Texas bishop is leading an American challenge to Francis
Conservatives say pope threatening Catholic truths
DALLAS — This year alone, Bishop Joseph Strickland of Tyler, Texas, has accused the pope of undermining the Catholic faith, has suggested that other Vatican officials have veered so far from church teaching that they are no longer Catholic, and has warned that a landmark global gathering that opens this week at the Vatican could threaten “basic truths” of Catholic doctrine.
With a savvy instinct for inserting himself into theological disputes and culture-war dustups across the country, Strickland has become a leading voice in the emboldened traditionalist wing of American Catholicism.
Now, he is at the center of what is shaping up to be an unusually personal clash in an escalating conflict between Pope Francis and American conservatives: The Vatican, in a relatively rare move, has investigated the bishop’s leadership and is reported to be privately considering asking for his resignation. The bishop, in a rarer one, has publicly refused.
“I cannot resign as Bishop of Tyler because that would be me abandoning the flock that I was given charge of by Pope Benedict XVI,” he wrote in an open letter to Catholics in his diocese in September. He said that he would comply if the pope removes him from office.

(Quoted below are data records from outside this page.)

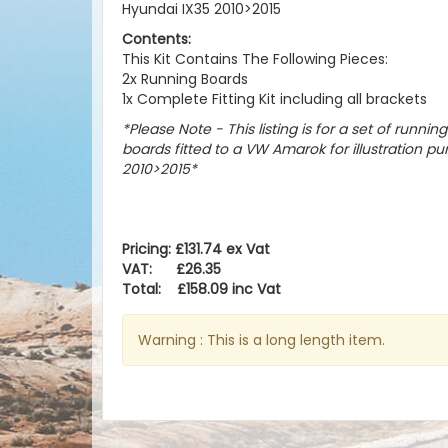
Hyundai IX35 2010>2015
Contents:
This Kit Contains The Following Pieces:
2x Running Boards
1x Complete Fitting Kit including all brackets
*Please Note - This listing is for a set of runnin
boards fitted to a VW Amarok for illustration pu
2010>2015
*
Pricing: £131.74 ex Vat
VAT: £26.35
Total: £158.09 inc Vat
Warning : This is a long length item.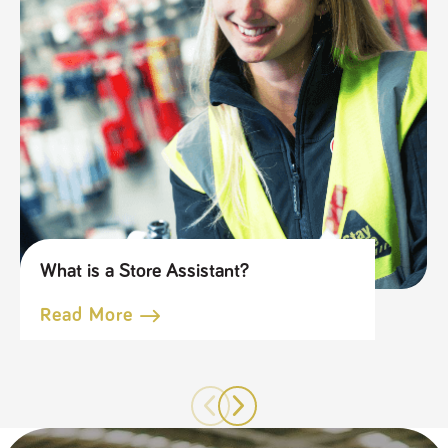
What is a Store Assistant?
Read More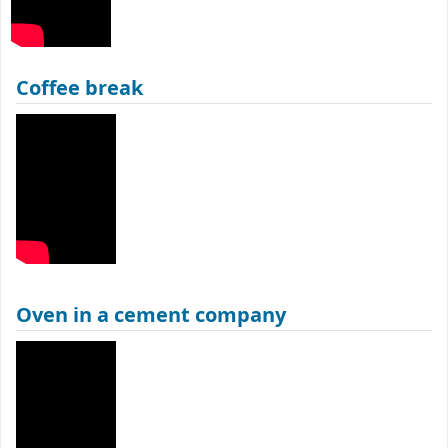
Coffee break
Oven in a cement company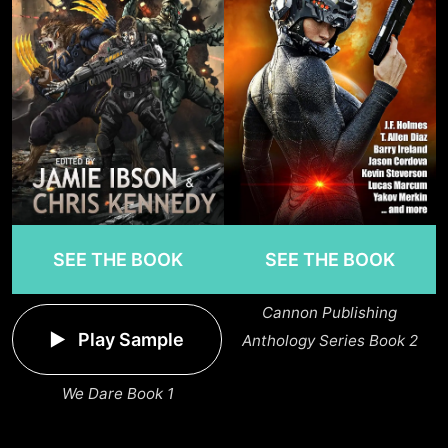
SEE THE BOOK
SEE THE BOOK
Cannon Publishing
Play Sample
Anthology Series Book 2
We Dare Book 1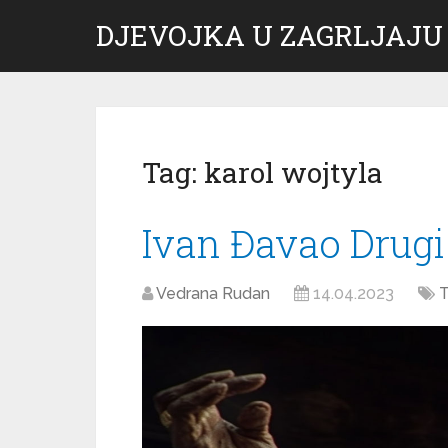
DJEVOJKA U ZAGRLJAJU
Tag:
karol wojtyla
Ivan Đavao Drugi
Vedrana Rudan
14.04.2023
T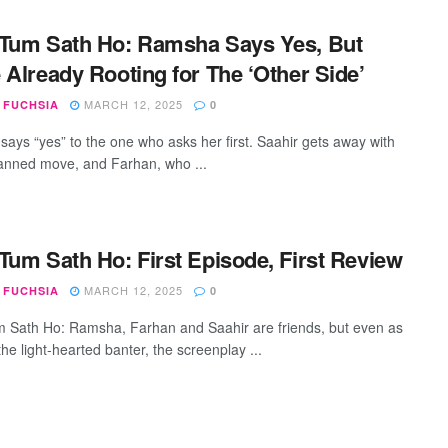
Tum Sath Ho: Ramsha Says Yes, But
 Already Rooting for The ‘Other Side’
MARCH 12, 2025
 FUCHSIA
0
ays “yes” to the one who asks her first. Saahir gets away with
lanned move, and Farhan, who ...
Tum Sath Ho: First Episode, First Review
MARCH 12, 2025
 FUCHSIA
0
 Sath Ho: Ramsha, Farhan and Saahir are friends, but even as
he light-hearted banter, the screenplay ...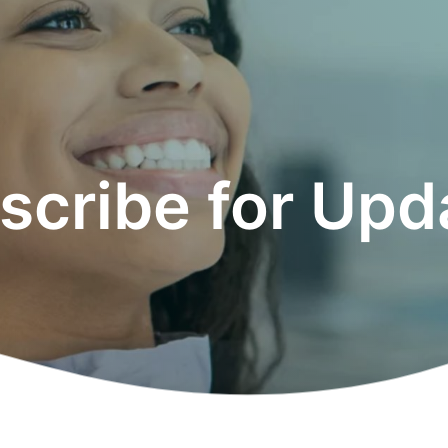
scribe for Upd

The conflict poses a delicate challenge for the Vatican, given Strickland’s popularity among conservative Catholics. Many see him as standing up for their values in the face of secular culture and a dangerously liberal Catholic hierarchy. Strickland has a weekly radio show, and more than 145,000 followers on X, the platform formerly known as Twitter, vastly more than most Catholic Church leaders and more than twice the number of Catholics in his diocese.

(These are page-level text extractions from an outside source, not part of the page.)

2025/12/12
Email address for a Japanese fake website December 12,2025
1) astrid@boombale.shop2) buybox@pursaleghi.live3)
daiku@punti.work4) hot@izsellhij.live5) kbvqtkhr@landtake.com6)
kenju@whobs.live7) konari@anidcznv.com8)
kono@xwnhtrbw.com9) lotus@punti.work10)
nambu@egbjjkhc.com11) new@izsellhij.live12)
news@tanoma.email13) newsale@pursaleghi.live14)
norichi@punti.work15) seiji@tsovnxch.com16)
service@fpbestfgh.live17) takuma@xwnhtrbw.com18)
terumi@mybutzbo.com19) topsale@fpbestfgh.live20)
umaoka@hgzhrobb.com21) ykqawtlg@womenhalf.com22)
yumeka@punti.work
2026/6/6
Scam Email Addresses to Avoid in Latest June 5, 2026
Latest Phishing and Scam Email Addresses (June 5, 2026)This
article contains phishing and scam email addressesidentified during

He speaks at conferences across the country and posts prolifically on social media on topics ranging from the ethics of COVID-19 vaccines (which he has questioned) to the Latin Mass favored by traditionalists (and discouraged by Francis) to local conflicts between priests and bishops.

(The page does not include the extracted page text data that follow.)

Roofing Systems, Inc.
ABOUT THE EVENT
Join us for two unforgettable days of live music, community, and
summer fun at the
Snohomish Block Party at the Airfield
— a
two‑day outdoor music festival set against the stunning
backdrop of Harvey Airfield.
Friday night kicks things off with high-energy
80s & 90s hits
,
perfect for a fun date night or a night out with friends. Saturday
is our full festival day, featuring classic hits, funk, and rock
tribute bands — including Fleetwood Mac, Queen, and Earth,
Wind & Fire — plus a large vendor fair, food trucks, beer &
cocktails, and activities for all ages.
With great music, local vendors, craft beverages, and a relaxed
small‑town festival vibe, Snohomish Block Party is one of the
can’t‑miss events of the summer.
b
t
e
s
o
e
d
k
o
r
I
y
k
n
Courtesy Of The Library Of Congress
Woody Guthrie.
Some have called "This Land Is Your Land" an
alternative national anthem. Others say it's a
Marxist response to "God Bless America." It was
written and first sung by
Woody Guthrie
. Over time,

This makes Strickland, 64, an unusual figure within the Roman Catholic Church. He is a clergyman appointed by the Vatican to lead one of the country’s nearly 200 geographically defined dioceses — in this case, a rather small and remote one in East Texas. But he is also a freeranging provocateur who is nationally known for his brazen rhetorical attacks on Francis.
Critics say that in his open defiance, he embodies Francis’ recent comments about “a very strong, organized, reactionary attitude” that opposes him within the US church, one that he says places ideology above faith.
This summer, the bishop was subject to a quiet investigation by the Vatican. The Vatican and its representatives in the United States have said nothing in public about the reasons for the investigation, or even acknowledged its existence. But Strickland has confirmed it took place, saying the investigators seemed to have “an agenda.”
In an interview that livestreamed Friday on YouTube, Strickland compared himself to an English bishop — now a saint — who was beheaded in the 16th century for resisting King Henry VIII’s break with the Catholic Church. “I don’t necessarily want to volunteer to lose my head," he said, “but I’d honestly rather lose my head than lose my faith.”
Resignation is the usual path offered to bishops nudged from office by the Vatican. The Pillar, a conservative-leaning independent Catholic media outlet, reported that American officials met with the pope in September to discuss whether the bishop should be encouraged to resign.
Strickland has for years criticized the pope and his advisers for, in his view, diluting the church’s core teachings around social and theological issues.